(RECORDED INFORMATION)
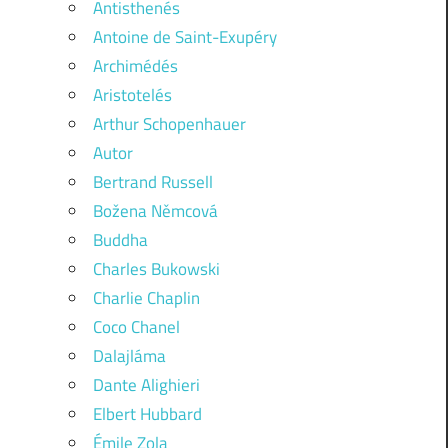
Antisthenés
Antoine de Saint-Exupéry
Archimédés
Aristotelés
Arthur Schopenhauer
Autor
Bertrand Russell
Božena Němcová
Buddha
Charles Bukowski
Charlie Chaplin
Coco Chanel
Dalajláma
Dante Alighieri
Elbert Hubbard
Émile Zola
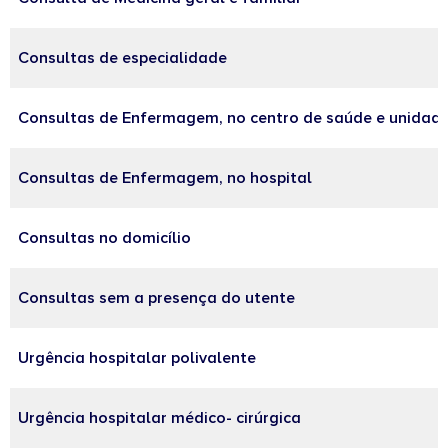
Consultas de especialidade
Consultas de Enfermagem, no centro de saúde e unidade
Consultas de Enfermagem, no hospital
Consultas no domicílio
Consultas sem a presença do utente
Urgência hospitalar polivalente
Urgência hospitalar médico- cirúrgica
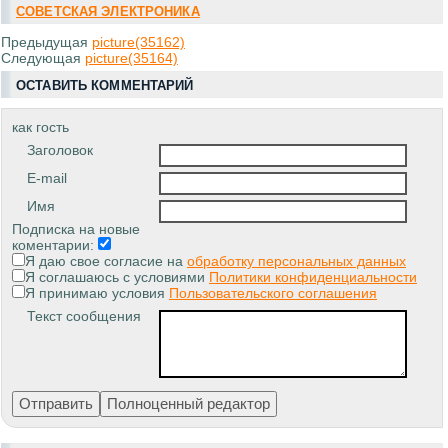
СОВЕТСКАЯ ЭЛЕКТРОНИКА
Предыдущая
picture(35162)
Следующая
picture(35164)
ОСТАВИТЬ КОММЕНТАРИЙ
как гость
Заголовок
E-mail
Имя
Подписка на новые
коментарии:
Я даю свое согласие на
обработку персональных данных
Я соглашаюсь с условиями
Политики конфиденциальности
Я принимаю условия
Пользовательского соглашения
Текст сообщения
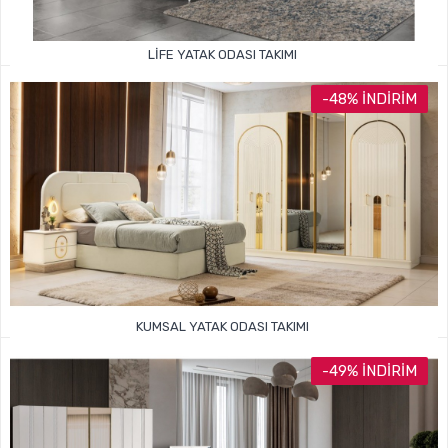
LIFE YATAK ODASI TAKIMI
64.999TL
104.000TL
-48% İNDIRIM
KUMSAL YATAK ODASI TAKIMI
64.999TL
125.000TL
-49% İNDIRIM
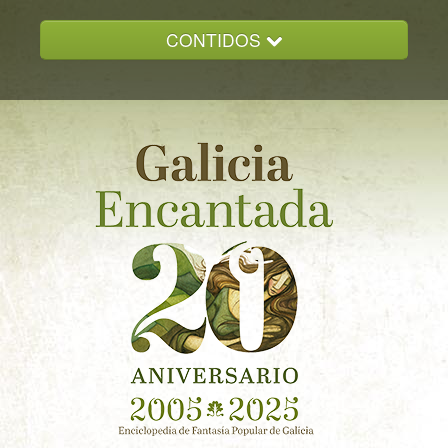
CONTIDOS
INICIO
GALICIA ENCANTADA
DOCUMENTACION
NOVAS
CONTACTO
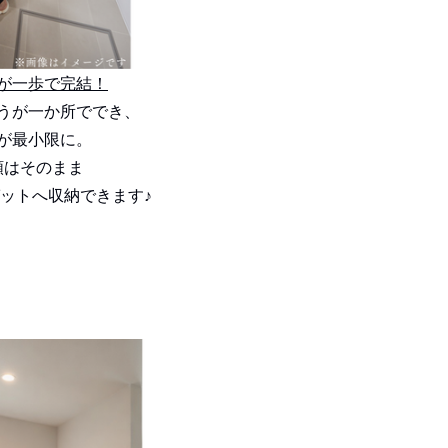
が一歩で完結！
うが一か所ででき、
が最小限に。
類はそのまま
ットへ収納できます♪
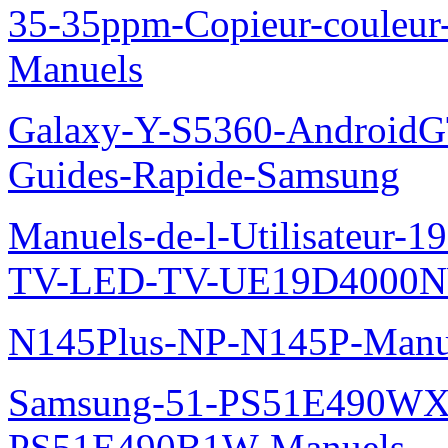
35-35ppm-Copieur-coule
Manuels
Galaxy-Y-S5360-AndroidGT
Guides-Rapide-Samsung
Manuels-de-l-Utilisateur
TV-LED-TV-UE19D4000N
N145Plus-NP-N145P-Manu
Samsung-51-PS51E490WXZ
PS51E490B1W-Manuels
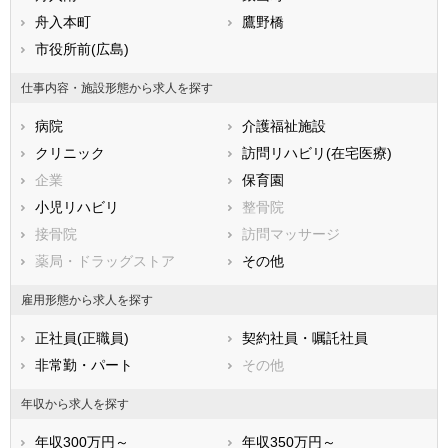
滋賀県
舟入本町
京都府
鷹野橋
大阪府
兵庫県
市役所前(広島)
奈良県
和歌山県
鳥取県
島根県
岡山県
仕事内容・施設形態から求人を探す
広島県
山口県
徳島県
病院
介護福祉施設
香川県
愛媛県
高知県
クリニック
訪問リハビリ(在宅医療)
福岡県
佐賀県
長崎県
企業
保育園
熊本県
大分県
宮崎県
小児リハビリ
整骨院
鹿児島県
沖縄県
接骨院
訪問マッサージ
薬局・ドラッグストア
その他
雇用形態から求人を探す
正社員(正職員)
契約社員・嘱託社員
非常勤・パート
その他
年収から求人を探す
年収300万円～
年収350万円～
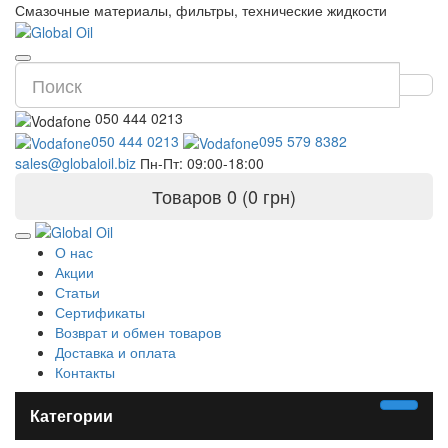
Смазочные материалы, фильтры, технические жидкости
050 444 0213
050 444 0213
095 579 8382
sales@globaloil.biz
Пн-Пт: 09:00-18:00
Товаров 0 (0 грн)
О нас
Акции
Статьи
Сертификаты
Возврат и обмен товаров
Доставка и оплата
Контакты
Категории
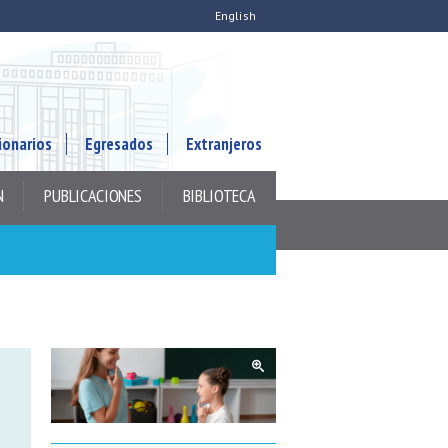
English
ionarios
Egresados
Extranjeros
N
PUBLICACIONES
BIBLIOTECA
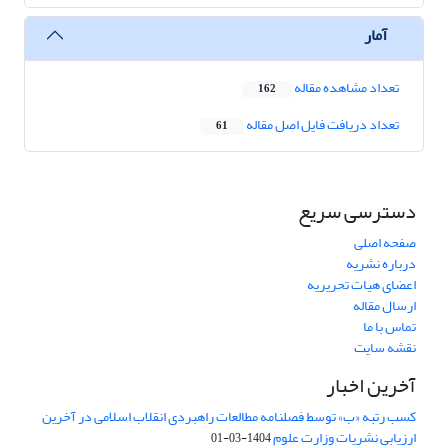
آمار
تعداد مشاهده مقاله
162
تعداد دریافت فایل اصل مقاله
61
دسترسی سریع
صفحه اصلی
درباره نشریه
اعضای هیات تحریریه
ارسال مقاله
تماس با ما
نقشه سایت
آخرین اخبار
کسب رتبه «ب» توسط فصلنامه مطالعات راهبردی انقلاب اسلامی در آخرین
ارزیابی نشریات وزارت علوم
1404-03-01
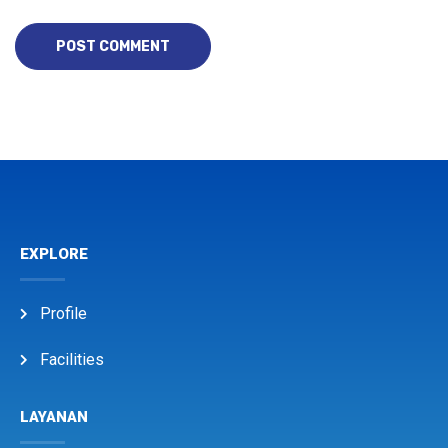
EXPLORE
Profile
Facilities
LAYANAN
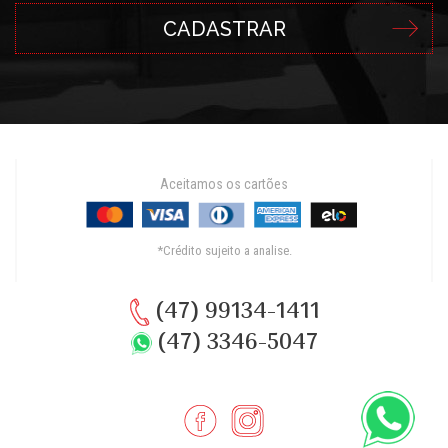
Aceitamos os cartões
*Crédito sujeito a analise.
(47) 99134-1411
(47) 3346-5047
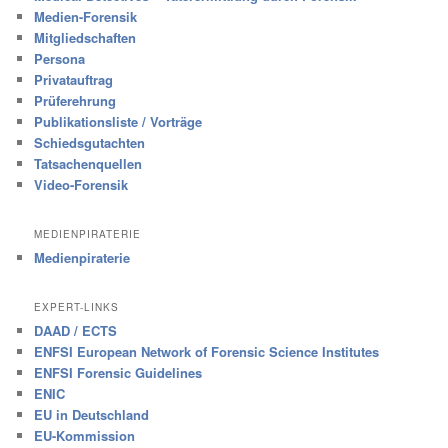
Medien-Forensik
Mitgliedschaften
Persona
Privatauftrag
Prüferehrung
Publikationsliste / Vorträge
Schiedsgutachten
Tatsachenquellen
Video-Forensik
MEDIENPIRATERIE
Medienpiraterie
EXPERT-LINKS
DAAD / ECTS
ENFSI European Network of Forensic Science Institutes
ENFSI Forensic Guidelines
ENIC
EU in Deutschland
EU-Kommission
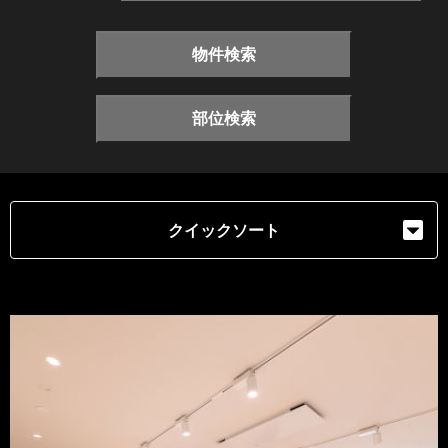
物件検索
部位検索
クイックソート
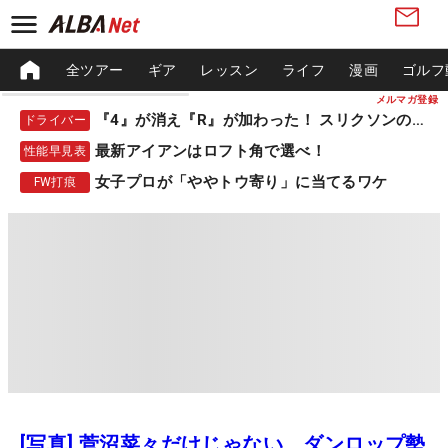
全ツアー
ギア
レッスン
ライフ
漫画
ゴルフ
メルマガ登録
『4』が消え『R』が加わった！ スリクソンの新作
ドライバー
最新アイアンはロフト角で選べ！
性能早見表
女子プロが「ややトウ寄り」に当てるワケ
FW打痕
[写真] 菅沼菜々だけじゃない、ダンロップ勢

(BRIEF) Leave the pictures behind and repeat each entry exactly.

(RESULT)
Antisthenés
Antoine de Saint-Exupéry
Archimédés
Aristotelés
Arthur Schopenhauer
Autor
Bertrand Russell
Božena Němcová
Buddha
Charles Bukowski
Charlie Chaplin
Coco Chanel
Dalajláma
Dante Alighieri
Elbert Hubbard
Émile Zola
Consultas de especialidade
Consultas de Enfermagem, no centro de saúde e unidade
Consultas de Enfermagem, no hospital
Consultas no domicílio
Consultas sem a presença do utente
Urgência hospitalar polivalente
Urgência hospitalar médico- cirúrgica
СОВЕТСКАЯ ЭЛЕКТРОНИКА
Предыдущая
picture(35162)
Следующая
picture(35164)
ОСТАВИТЬ КОММЕНТАРИЙ
как гость
Заголовок
E-mail
Имя
Подписка на новые
коментарии:
Я даю свое согласие на
обработку персональных данных
Я соглашаюсь с условиями
Политики конфиденциальности
Я принимаю условия
Пользовательского соглашения
Текст сообщения
LIFE YATAK ODASI TAKIMI
64.999TL
104.000TL
-48% İNDIRIM
KUMSAL YATAK ODASI TAKIMI
64.999TL
125.000TL
-49% İNDIRIM
CONTIDOS
INICIO
GALICIA ENCANTADA
DOCUMENTACION
NOVAS
CONTACTO
が一歩で完結！
うが一か所ででき、
が最小限に。
類はそのまま
ットへ収納できます♪
35-35ppm-Copieur-coule
Manuels
Galaxy-Y-S5360-AndroidGT
Guides-Rapide-Samsung
Manuels-de-l-Utilisateur
TV-LED-TV-UE19D4000N
N145Plus-NP-N145P-Manu
Samsung-51-PS51E490WXZ
PS51E490B1W-Manuels
滋賀県
舟入本町
京都府
鷹野橋
大阪府
兵庫県
市役所前(広島)
奈良県
和歌山県
鳥取県
島根県
岡山県
仕事内容・施設形態から求人を探す
広島県
山口県
徳島県
病院
介護福祉施設
香川県
愛媛県
高知県
クリニック
訪問リハビリ(在宅医療)
福岡県
佐賀県
長崎県
企業
保育園
熊本県
大分県
宮崎県
小児リハビリ
整骨院
鹿児島県
沖縄県
接骨院
訪問マッサージ
薬局・ドラッグストア
その他
雇用形態から求人を探す
正社員(正職員)
契約社員・嘱託社員
非常勤・パート
その他
年収から求人を探す
年収300万円～
年収350万円～
Смазочные материалы, фильтры, технические жидкости
050 444 0213
050 444 0213
095 579 8382
sales@globaloil.biz
Пн-Пт: 09:00-18:00
Товаров 0 (0 грн)
О нас
Акции
Статьи
Сертификаты
Возврат и обмен товаров
Доставка и оплата
Контакты
Категории
English
ionarios
Egresados
Extranjeros
N
PUBLICACIONES
BIBLIOTECA
آمار
تعداد مشاهده مقاله
162
تعداد دریافت فایل اصل مقاله
61
دسترسی سریع
صفحه اصلی
درباره نشریه
اعضای هیات تحریریه
ارسال مقاله
تماس با ما
نقشه سایت
آخرین اخبار
کسب رتبه «ب» توسط فصلنامه مطالعات راهبردی انقلاب اسلامی در آخرین
ارزیابی نشریات وزارت علوم
1404-03-01
EXPLORE
Profile
Facilities
LAYANAN
Aceitamos os cartões
*Crédito sujeito a analise.
(47) 99134-1411
(47) 3346-5047
Medien-Forensik
Mitgliedschaften
Persona
Privatauftrag
Prüferehrung
Publikationsliste / Vorträge
Schiedsgutachten
Tatsachenquellen
Video-Forensik
MEDIENPIRATERIE
Medienpiraterie
EXPERT-LINKS
DAAD / ECTS
ENFSI European Network of Forensic Science Institutes
ENFSI Forensic Guidelines
ENIC
EU in Deutschland
EU-Kommission
物件検索
部位検索
クイックソート
全ツアー
ギア
レッスン
ライフ
漫画
ゴルフ
メルマガ登録
『4』が消え『R』が加わった！ スリクソンの新作
ドライバー
最新アイアンはロフト角で選べ！
性能早見表
女子プロが「ややトウ寄り」に当てるワケ
FW打痕
[写真] 菅沼菜々だけじゃない、ダンロップ勢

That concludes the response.